De todas maneras, sus días porteños pasaron casi desapercibidos en medio de las noticias de la Guerra Civil española y los escándalos por los sucesivos fraudes electorales.

Vairoleto llegó a Mendoza a principios de 1938, decidido a abandonar su pasado. Tenía 41 años y su cuerpo, maltrecho por tantas desventuras, ansiaba un poco de descanso. En esos tiempos inició una relación con Telma Ceballos, viuda y madre de Elsa.

Ambos se radicaron en San Pedro de Atuel, donde cambiaron su apellido por Bravo para evitarse problemas, y decidieron ganarse la vida con la venta de leña y verduras. Pronto tuvieron otra hija, Juana, y la familia comenzó a ganar el respeto de muchos vecinos.

Además se corría una voz insistente: "Juan Bravo hace curandería y salva de palabra a los animales bichados". Ese rumor, nunca confirmado, le otorgó un aura mística entre los pobladores.

Pero en La Pampa no podían olvidarse de Vairoleto el criminal. La policía -en especial los oficiales más veteranos- seguían confiados en atraparlo de una vez por todas y, aunque no lo sabían, estaban a punto de lograrlo.

Vicente Gascón

VI. Vicente “El Ñato” Gascón, uno de sus tantos cómplices, había llegado muy joven a la Argentina proveniente de una aldea de Orense, en la región de Galicia. Uno de los primeros trabajos que consiguió en el país fue como obrero en un frigorífico de Cuatreros, a 15 kilómetros del centro de Bahía Blanca.

Luego de varios años acompañando a Vairoleto por los campos, se estableció en La Pampa. A mediados de 1941 fue atrapado en Caleufú por un delito menor y, según cuentan, negoció su libertad a cambio de delatar dónde se ocultaba su antiguo compañero.
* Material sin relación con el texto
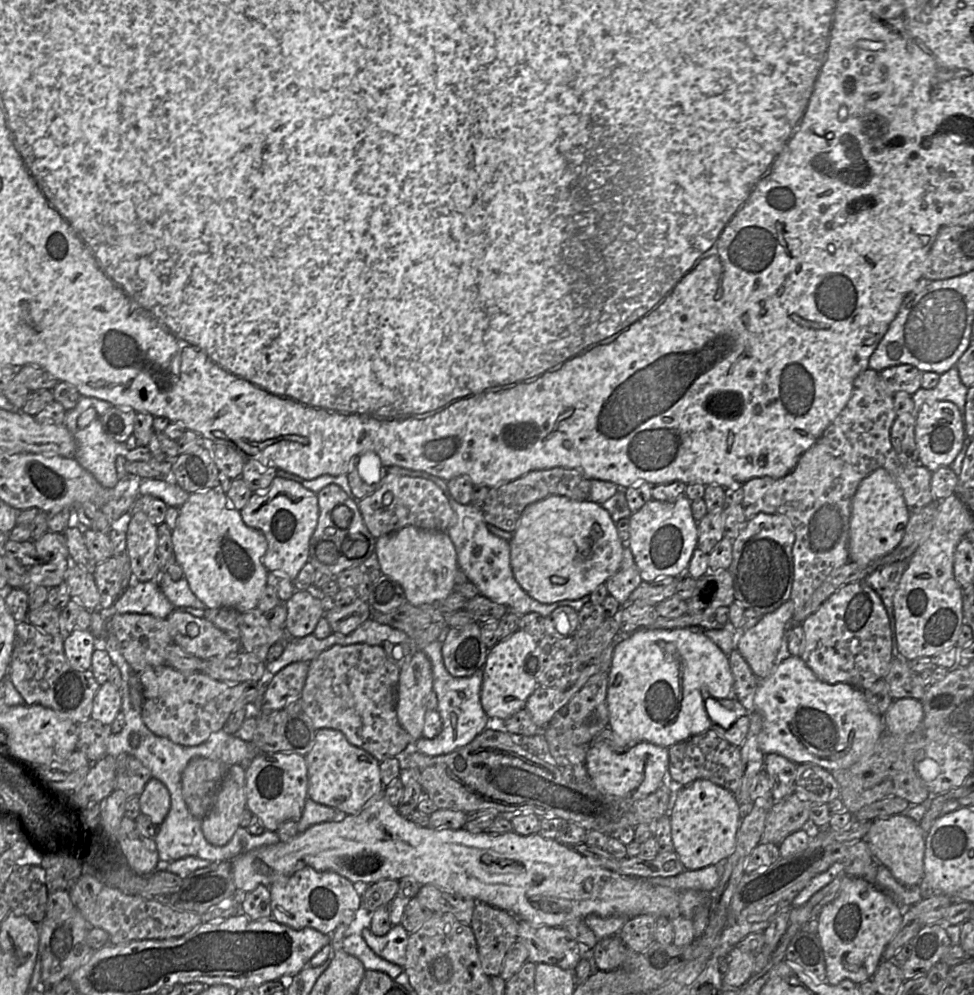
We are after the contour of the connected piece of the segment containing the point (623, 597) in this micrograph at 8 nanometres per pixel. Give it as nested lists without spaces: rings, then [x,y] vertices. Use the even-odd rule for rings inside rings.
[[[625,545],[621,565],[617,572],[605,582],[609,594],[621,606],[629,603],[631,593],[642,583],[639,568],[635,563],[633,553]]]

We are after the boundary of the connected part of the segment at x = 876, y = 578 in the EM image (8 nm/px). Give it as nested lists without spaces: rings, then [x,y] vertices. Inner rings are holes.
[[[909,560],[896,561],[872,572],[865,578],[865,583],[869,585],[882,599],[886,608],[892,640],[892,657],[903,659],[897,645],[896,621],[894,615],[893,599],[898,588],[901,577],[907,568]]]

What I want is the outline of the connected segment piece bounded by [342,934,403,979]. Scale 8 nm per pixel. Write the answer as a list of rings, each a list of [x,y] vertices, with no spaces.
[[[350,934],[346,936],[342,942],[342,950],[357,958],[366,970],[383,972],[392,979],[395,979],[403,971],[402,967],[377,956],[369,948],[360,934]]]

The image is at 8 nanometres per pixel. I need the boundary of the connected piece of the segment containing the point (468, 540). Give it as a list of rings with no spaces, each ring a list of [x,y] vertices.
[[[389,466],[388,474],[409,477],[424,478],[434,482],[445,494],[452,510],[455,512],[455,524],[447,531],[457,553],[457,563],[469,581],[479,590],[480,595],[508,607],[510,612],[520,616],[531,612],[537,612],[543,617],[550,615],[555,609],[562,606],[570,606],[579,613],[582,607],[589,602],[590,595],[578,600],[562,600],[551,604],[543,604],[530,597],[516,581],[510,562],[510,542],[493,535],[488,530],[482,509],[472,504],[462,505],[451,495],[447,481],[426,473],[424,471],[410,470],[400,466]]]

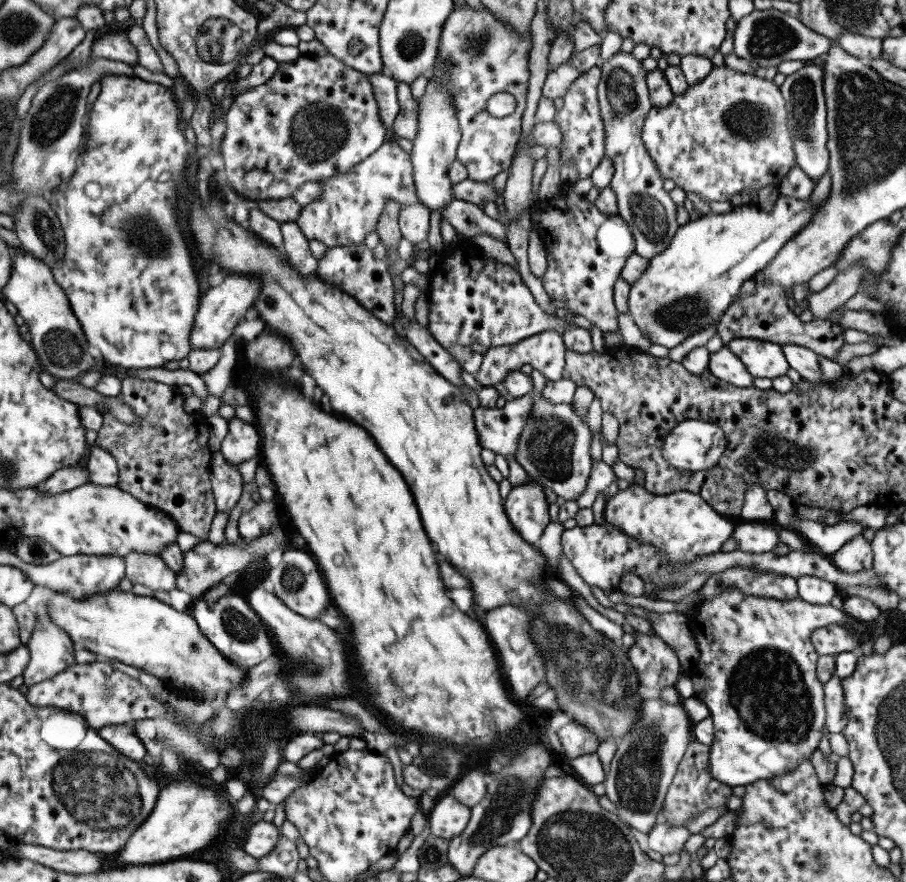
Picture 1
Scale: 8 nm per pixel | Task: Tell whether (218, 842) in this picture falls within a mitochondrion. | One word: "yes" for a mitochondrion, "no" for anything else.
no

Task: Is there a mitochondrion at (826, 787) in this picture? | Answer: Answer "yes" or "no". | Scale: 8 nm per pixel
no

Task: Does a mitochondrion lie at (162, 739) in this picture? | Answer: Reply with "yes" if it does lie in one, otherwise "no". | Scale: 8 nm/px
yes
Con los datos aportados por Gascón, una cuadrilla policial partió rumbo a Mendoza para atraparlo, más guiada por la venganza que por la legalidad.

Aunque contaron con la aprobación del entonces gobernador pampeano, Miguel Duval, las instrucciones eran claras: todo el operativo debía hacerse sin conocimiento de las autoridades de General Alvear, que supuestamente protegían a Vairoleto.

La madrugada del 14 de septiembre los autos estacionaron cerca de la chacra buscada, con una docena de agentes dispuestos a matarlo.

Faltaban pocos minutos para el amanecer cuando irrumpieron en la casa, entre gritos y corridas. Se escuchó un primer tiro, seguido de insultos, amenazas y nuevos disparos. De pronto Vairoleto se vio acorralado y tomó una decisión, la última de su vida. Los oficiales escucharon la detonación y la caída de un cuerpo. Cuando llegaron, lo encontraron tirado con su viejo Winchester en una mano y un Colt 38 en la otra.

Telma Ceballos

No era el final. Todavía quedaba un último odio.

El oficial Armando Coscia se acercó al cadáver y le disparó un tiro de gracia en la cabeza. A su lado, Telma nunca pudo olvidar aquella escena final.

Veintiséis años después, el policía reconoció en la revista Todo es Historia que se había "juramentado vengar a la familia Mandrile, asaltada salvajemente en 1931". Había pasado mucho tiempo, pero el rencor se mantenía inmutable para algunos.

La historia también cuenta que el resentimiento del pueblo hacia la policía se mantuvo durante décadas, y que sólo pudo disiparse décadas más tarde.

El desprecio también alcanzó a Gascón, que apareció apuñalado en enero de 1949 en un paraje cercano a General Pico.

Todos sabían el motivo detrás del crimen, pero nadie lo mencionó en voz alta.

La tumba de Vairoleto en General Alvear

VII. La vida de Juan Bautista Vairoleto fue, si se quiere, la versión nacional de un western. En una época donde se cumplía la ley del más fuerte, desafió todo lo establecido para imponerse.

Curiosamente el amor por una mujer marcó su punto de partida en el bandolerismo y el amor por otra lo decidió a abandonar esa vida para iniciar una vida tranquila, pero ya era demasiado tarde.

Con una particular combinación de rebeldía y generosidad, despertó la admiración de muchos que creyeron encontrar en él un vengador social.

Fue un criminal, sí, pero ya casi nadie lo quiere recordar por sus delitos.

Vairoleto es considerado por muchos como un héroe popular, con todas las contradicciones propias de los mitos argentinos, esa extraña categoría que se encuentra a medio camino entre el cielo y el abismo.